作品のコンセプトについて、ゴルバチは「私が描きたかったのは、ウクライナで私たちが経験してきた“普通のディスプレイスメント”です」と語る。「それは特別な出来事ではなく、きっとどの国でも起きています。ニュースを追い、自分が孤立した国ではなく世界の一部として生きていると理解している人々なら、私たちの故郷で何が起きているかを感じているはずです」。難民を直接描く物語ではなく、「普通が奪われ、ずらされていく新しい現実」を映すことを目指したと明かした。

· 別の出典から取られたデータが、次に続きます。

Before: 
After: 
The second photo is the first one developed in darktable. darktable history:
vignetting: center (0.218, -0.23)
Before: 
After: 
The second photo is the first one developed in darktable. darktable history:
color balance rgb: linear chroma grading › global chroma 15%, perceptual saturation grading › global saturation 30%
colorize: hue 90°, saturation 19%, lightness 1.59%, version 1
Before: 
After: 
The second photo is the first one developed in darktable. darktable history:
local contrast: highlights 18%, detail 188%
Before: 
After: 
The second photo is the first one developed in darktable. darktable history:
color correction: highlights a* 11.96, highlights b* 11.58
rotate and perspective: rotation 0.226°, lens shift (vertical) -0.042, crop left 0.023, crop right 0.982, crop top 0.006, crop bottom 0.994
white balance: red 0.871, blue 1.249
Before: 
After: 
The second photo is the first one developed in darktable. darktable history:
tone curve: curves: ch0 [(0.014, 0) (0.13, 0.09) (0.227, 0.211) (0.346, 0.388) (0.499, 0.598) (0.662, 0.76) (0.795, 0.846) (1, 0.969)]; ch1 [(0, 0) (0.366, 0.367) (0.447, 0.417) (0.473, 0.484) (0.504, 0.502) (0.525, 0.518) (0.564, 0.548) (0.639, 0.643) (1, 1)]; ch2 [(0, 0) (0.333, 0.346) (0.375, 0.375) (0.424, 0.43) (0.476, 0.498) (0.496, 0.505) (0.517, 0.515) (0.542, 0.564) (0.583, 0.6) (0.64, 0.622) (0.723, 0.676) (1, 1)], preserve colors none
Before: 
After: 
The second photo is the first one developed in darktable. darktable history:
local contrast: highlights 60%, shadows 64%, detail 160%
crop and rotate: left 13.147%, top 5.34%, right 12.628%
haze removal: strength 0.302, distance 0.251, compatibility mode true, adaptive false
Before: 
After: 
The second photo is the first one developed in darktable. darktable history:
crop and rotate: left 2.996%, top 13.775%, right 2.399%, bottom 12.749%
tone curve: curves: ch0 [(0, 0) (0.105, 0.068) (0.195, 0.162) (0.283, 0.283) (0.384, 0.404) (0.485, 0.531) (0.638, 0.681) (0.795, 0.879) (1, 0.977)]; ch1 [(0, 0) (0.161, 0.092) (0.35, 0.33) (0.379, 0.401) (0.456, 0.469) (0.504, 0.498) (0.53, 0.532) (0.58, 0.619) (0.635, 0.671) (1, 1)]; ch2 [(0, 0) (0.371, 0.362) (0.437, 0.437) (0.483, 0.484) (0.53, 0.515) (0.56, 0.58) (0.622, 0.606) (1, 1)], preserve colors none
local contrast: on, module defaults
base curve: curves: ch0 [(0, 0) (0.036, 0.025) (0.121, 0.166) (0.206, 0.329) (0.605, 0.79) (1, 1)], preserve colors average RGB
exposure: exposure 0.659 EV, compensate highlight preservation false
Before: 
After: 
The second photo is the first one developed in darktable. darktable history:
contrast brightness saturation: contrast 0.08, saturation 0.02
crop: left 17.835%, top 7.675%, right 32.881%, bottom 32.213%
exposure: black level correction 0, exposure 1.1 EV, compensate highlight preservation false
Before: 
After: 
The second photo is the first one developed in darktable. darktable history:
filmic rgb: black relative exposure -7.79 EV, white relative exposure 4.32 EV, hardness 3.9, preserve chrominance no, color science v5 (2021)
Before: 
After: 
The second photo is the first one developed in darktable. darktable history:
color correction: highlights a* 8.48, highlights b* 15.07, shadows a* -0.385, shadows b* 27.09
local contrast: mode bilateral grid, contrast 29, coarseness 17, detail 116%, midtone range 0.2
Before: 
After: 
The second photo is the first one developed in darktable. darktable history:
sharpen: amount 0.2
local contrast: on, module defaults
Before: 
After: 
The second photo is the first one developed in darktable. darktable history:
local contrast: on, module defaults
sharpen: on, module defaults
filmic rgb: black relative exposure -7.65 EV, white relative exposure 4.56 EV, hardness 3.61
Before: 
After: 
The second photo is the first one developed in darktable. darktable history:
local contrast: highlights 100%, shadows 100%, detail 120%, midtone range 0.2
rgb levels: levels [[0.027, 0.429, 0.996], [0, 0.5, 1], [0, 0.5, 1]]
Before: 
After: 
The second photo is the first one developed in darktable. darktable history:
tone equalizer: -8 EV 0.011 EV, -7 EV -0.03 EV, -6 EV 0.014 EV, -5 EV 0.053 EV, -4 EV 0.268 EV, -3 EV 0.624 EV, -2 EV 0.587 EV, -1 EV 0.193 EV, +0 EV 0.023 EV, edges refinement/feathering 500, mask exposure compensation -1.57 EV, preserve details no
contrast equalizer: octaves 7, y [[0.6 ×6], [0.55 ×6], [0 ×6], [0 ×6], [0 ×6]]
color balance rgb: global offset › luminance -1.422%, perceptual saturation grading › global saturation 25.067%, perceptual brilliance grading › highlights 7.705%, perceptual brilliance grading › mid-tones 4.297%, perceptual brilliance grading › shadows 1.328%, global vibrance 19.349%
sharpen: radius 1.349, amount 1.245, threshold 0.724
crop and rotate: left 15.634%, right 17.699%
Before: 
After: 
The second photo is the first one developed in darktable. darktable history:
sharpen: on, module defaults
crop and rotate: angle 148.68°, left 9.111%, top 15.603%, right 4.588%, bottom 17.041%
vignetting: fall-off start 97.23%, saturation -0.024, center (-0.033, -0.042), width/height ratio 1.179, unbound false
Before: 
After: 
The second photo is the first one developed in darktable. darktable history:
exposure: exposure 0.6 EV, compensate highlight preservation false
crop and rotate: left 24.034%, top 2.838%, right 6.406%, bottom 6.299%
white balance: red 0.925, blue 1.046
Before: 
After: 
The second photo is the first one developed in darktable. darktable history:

制作過程では、安全面の問題から夜間撮影が不可能になるなど、多くの制約があったという。「クルーの安全を保証できない状況では撮れない。だから私は、もともとの市民生活から軍務へと切り替えざるを得なかった人々の物語を追いました。彼らは望んで新しい職業を選んだわけではなく、戦争によってそうせざるを得なかった。運命のなかでディスプレイスされ、感情の流れを変え、新しい現実に適応することを強いられた人々です」。完成後、「自分はこれについての最初の映画を作ったのだと理解しました。それは私にとって、とても大きなことでした」と振り返った。